Information shown:
☆ ☆ ☆ ☆ ☆

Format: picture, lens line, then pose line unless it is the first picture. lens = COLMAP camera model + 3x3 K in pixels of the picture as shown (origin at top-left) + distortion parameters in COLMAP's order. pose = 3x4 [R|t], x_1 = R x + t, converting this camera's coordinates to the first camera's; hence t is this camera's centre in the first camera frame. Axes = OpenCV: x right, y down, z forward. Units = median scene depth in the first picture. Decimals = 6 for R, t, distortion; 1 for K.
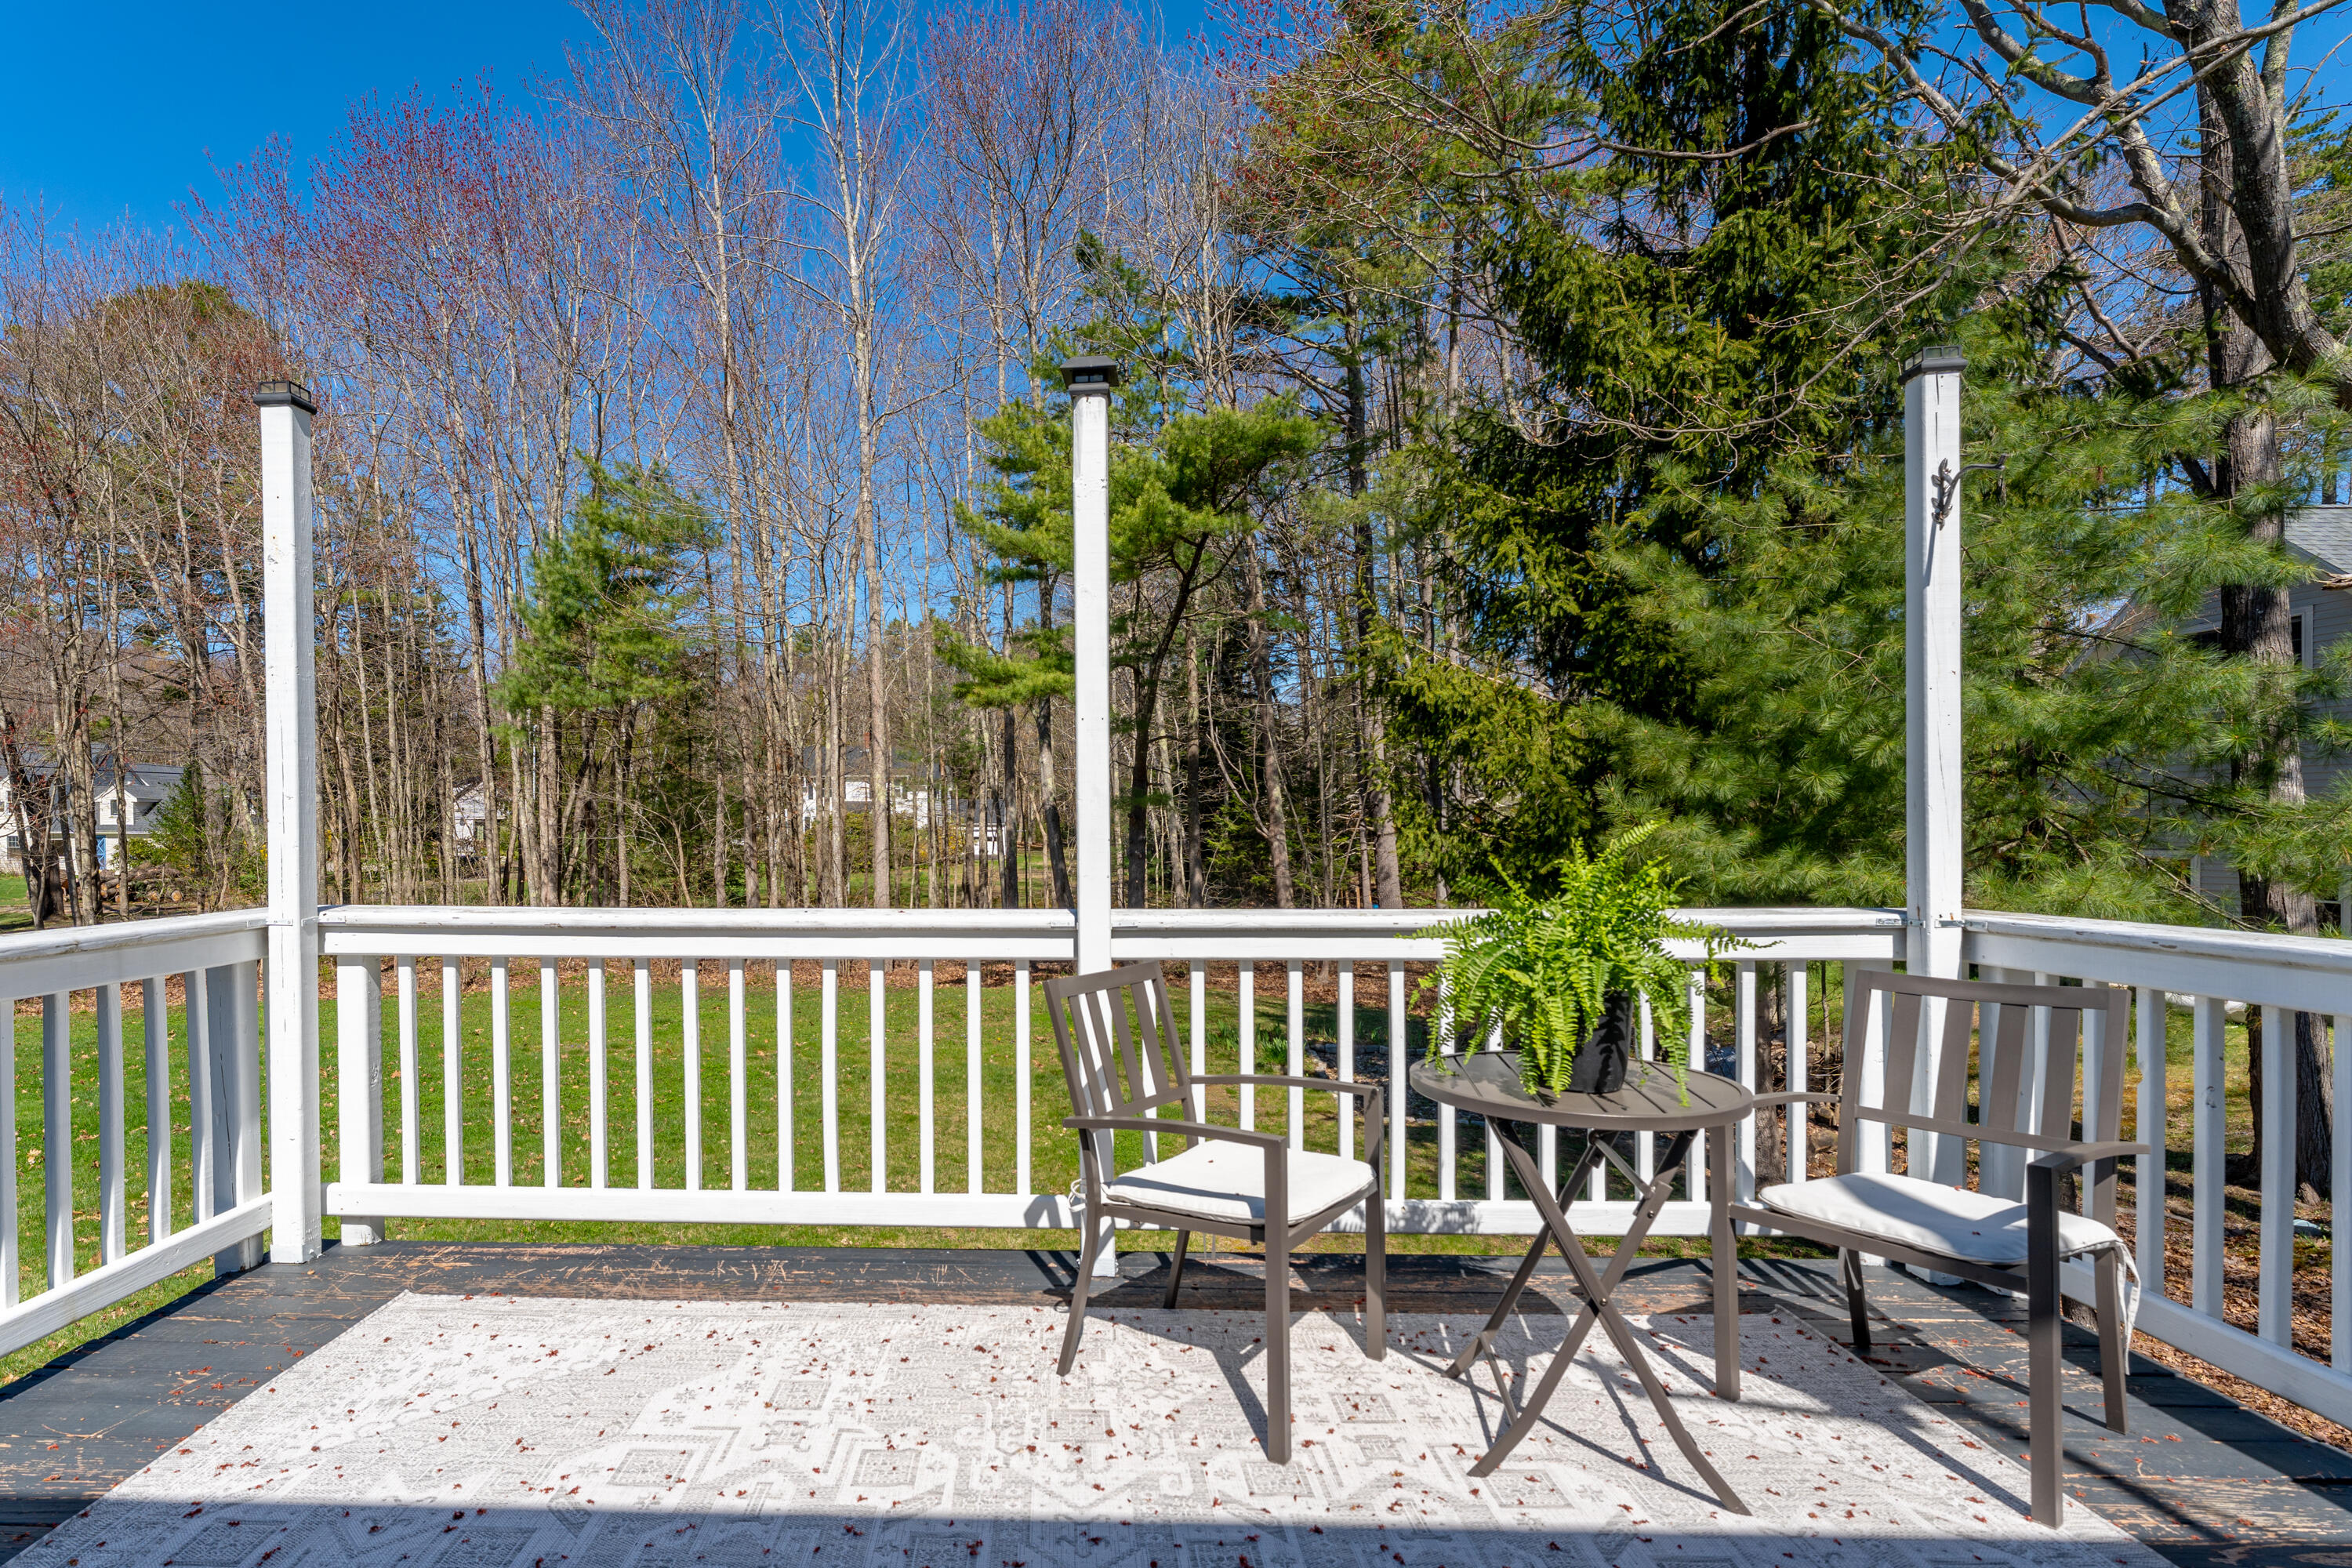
lens RADIAL K [[1163.3, 0, 1139.1], [0, 1163.3, 820.6], [0, 0, 1]] dist [-0.000774, -0.001137]
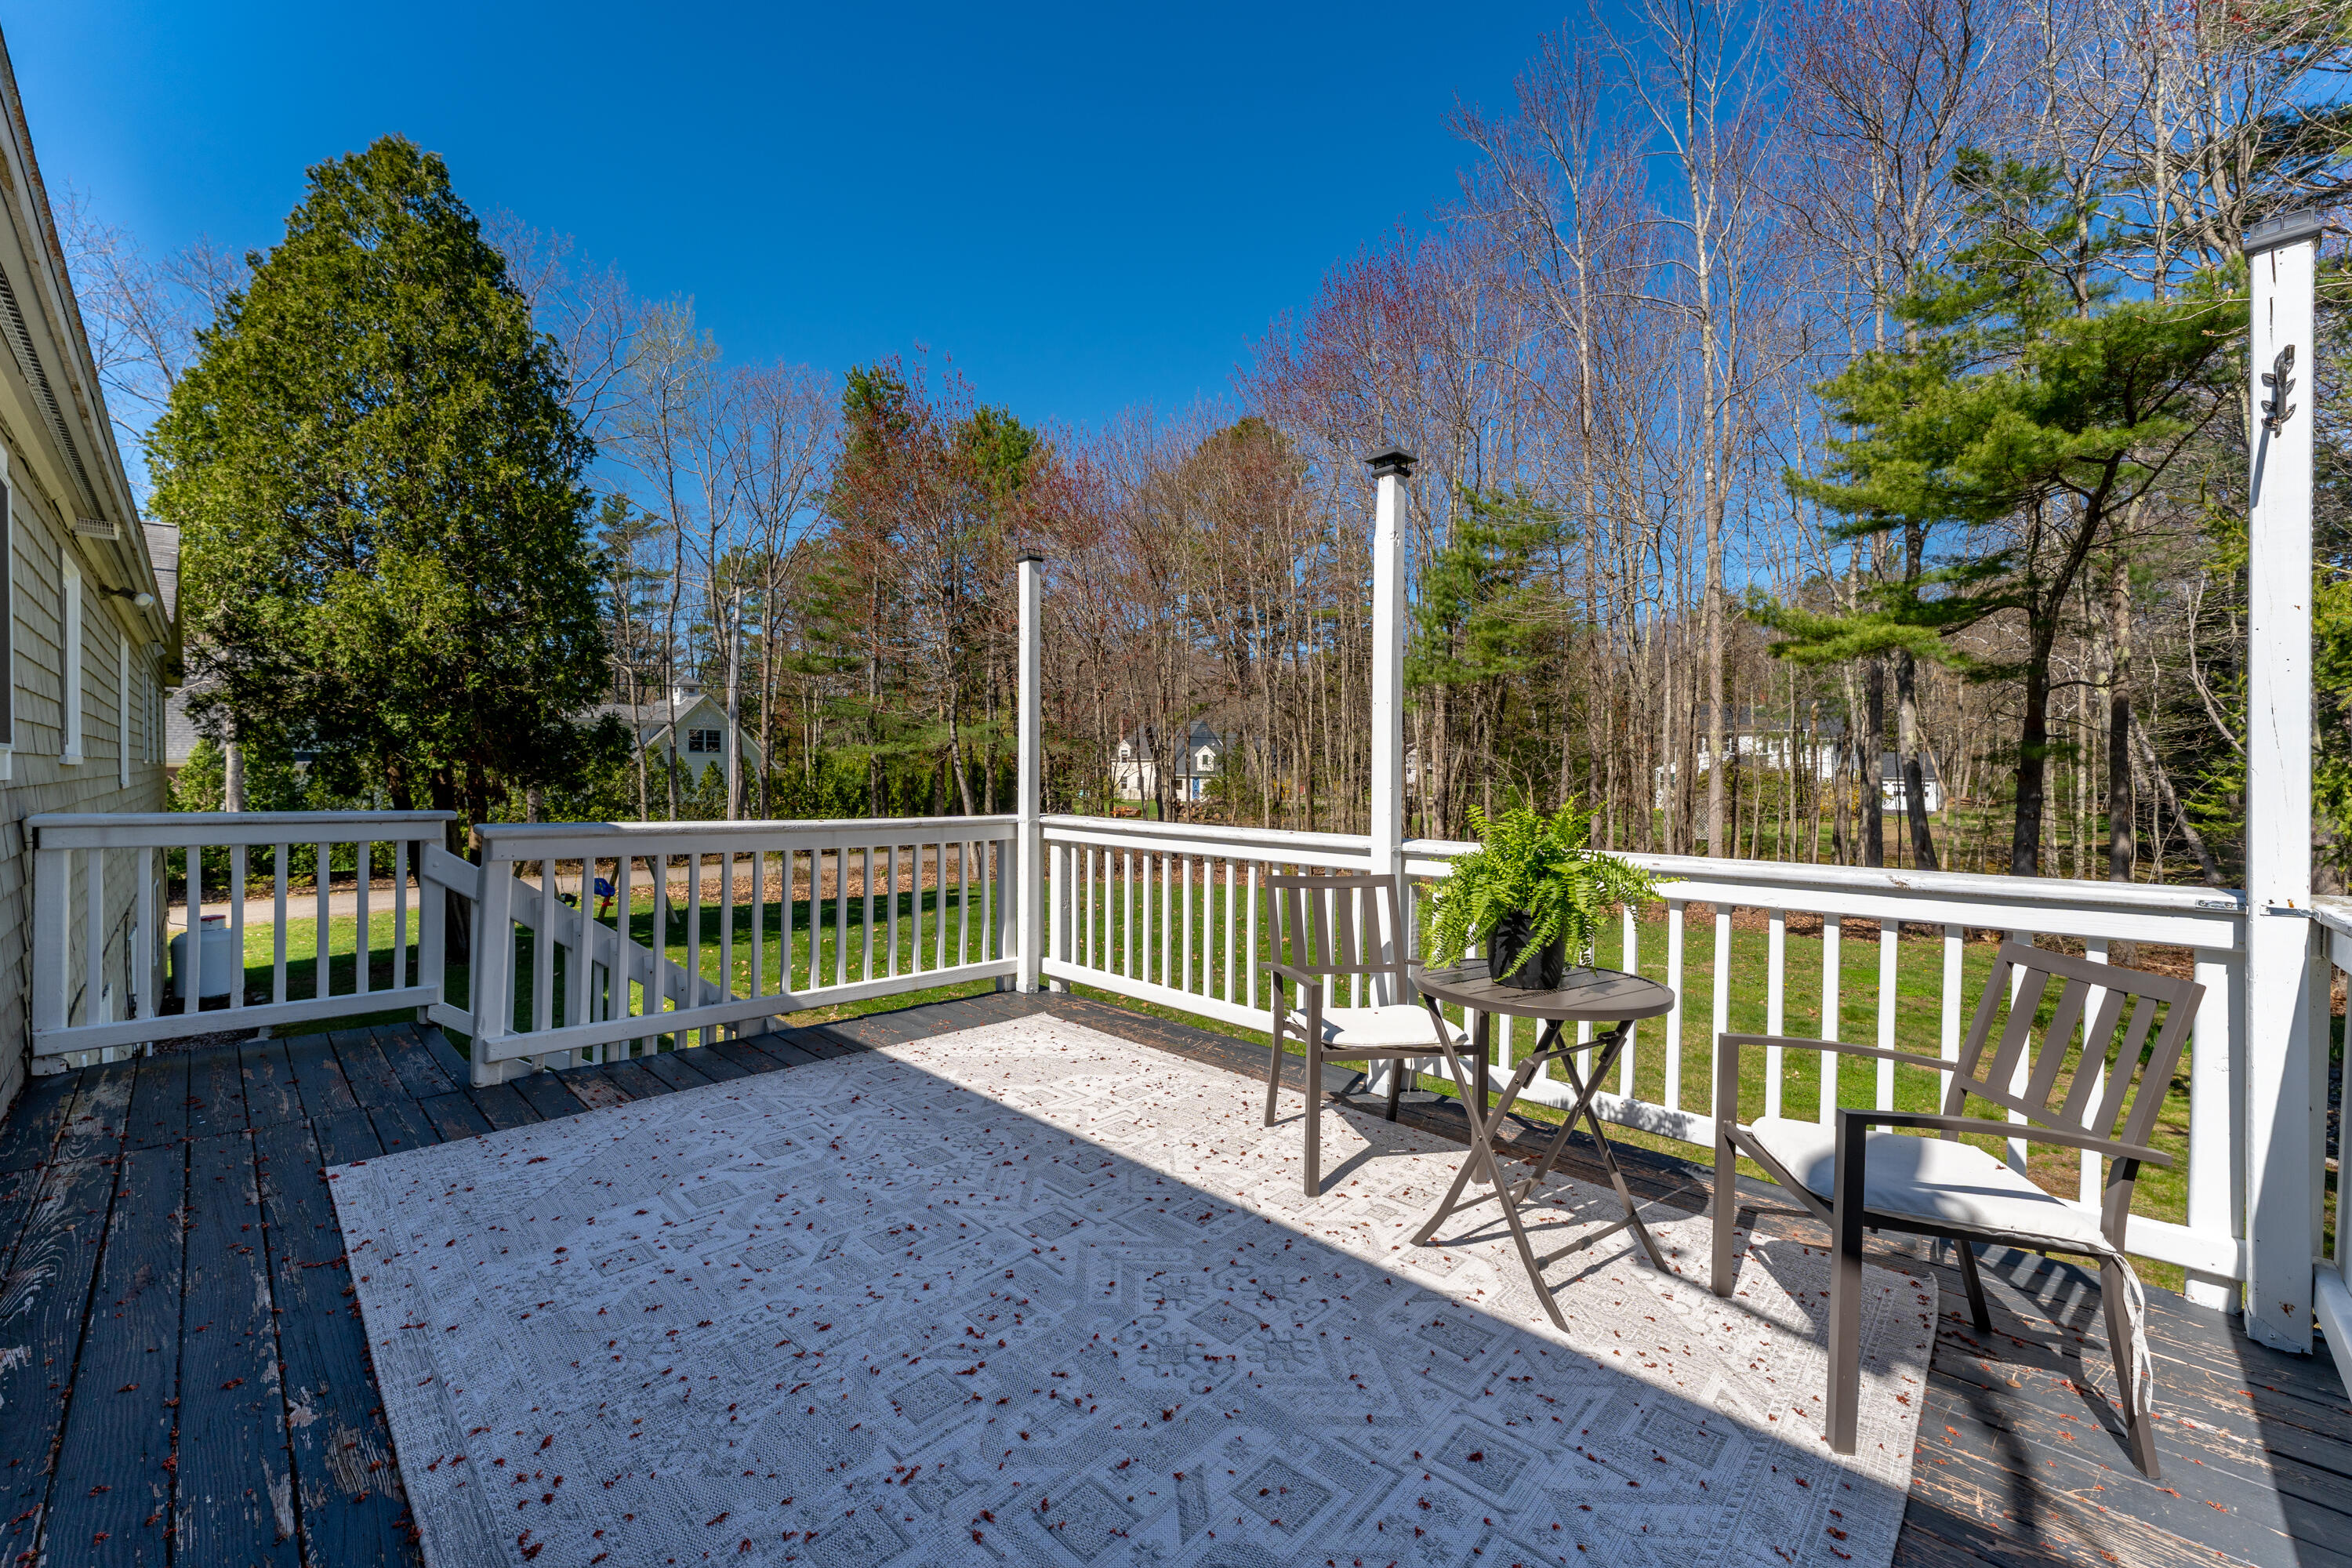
lens RADIAL K [[950.0, 0, 1164.8], [0, 950.0, 777.5], [0, 0, 1]] dist [-0.001084, -0.000612]
pose [[0.736186, 0.014108, -0.676632, 0.565011], [-0.010317, 0.999900, 0.009623, -0.004512], [0.676701, -0.000104, 0.736258, -0.030902]]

☆ ☆ ☆ ☆ ☆

About this exercise:
Pick out each line of the data above that contains the word "pose", and copy those lines in full.

Result:
Format: picture, lens line, then pose line unless it is the first picture. lens = COLMAP camera model + 3x3 K in pixels of the picture as shown (origin at top-left) + distortion parameters in COLMAP's order. pose = 3x4 [R|t], x_1 = R x + t, converting this camera's coordinates to the first camera's; hence t is this camera's centre in the first camera frame. Axes = OpenCV: x right, y down, z forward. Units = median scene depth in the first picture. Decimals = 6 for R, t, distortion; 1 for K.
pose [[0.736186, 0.014108, -0.676632, 0.565011], [-0.010317, 0.999900, 0.009623, -0.004512], [0.676701, -0.000104, 0.736258, -0.030902]]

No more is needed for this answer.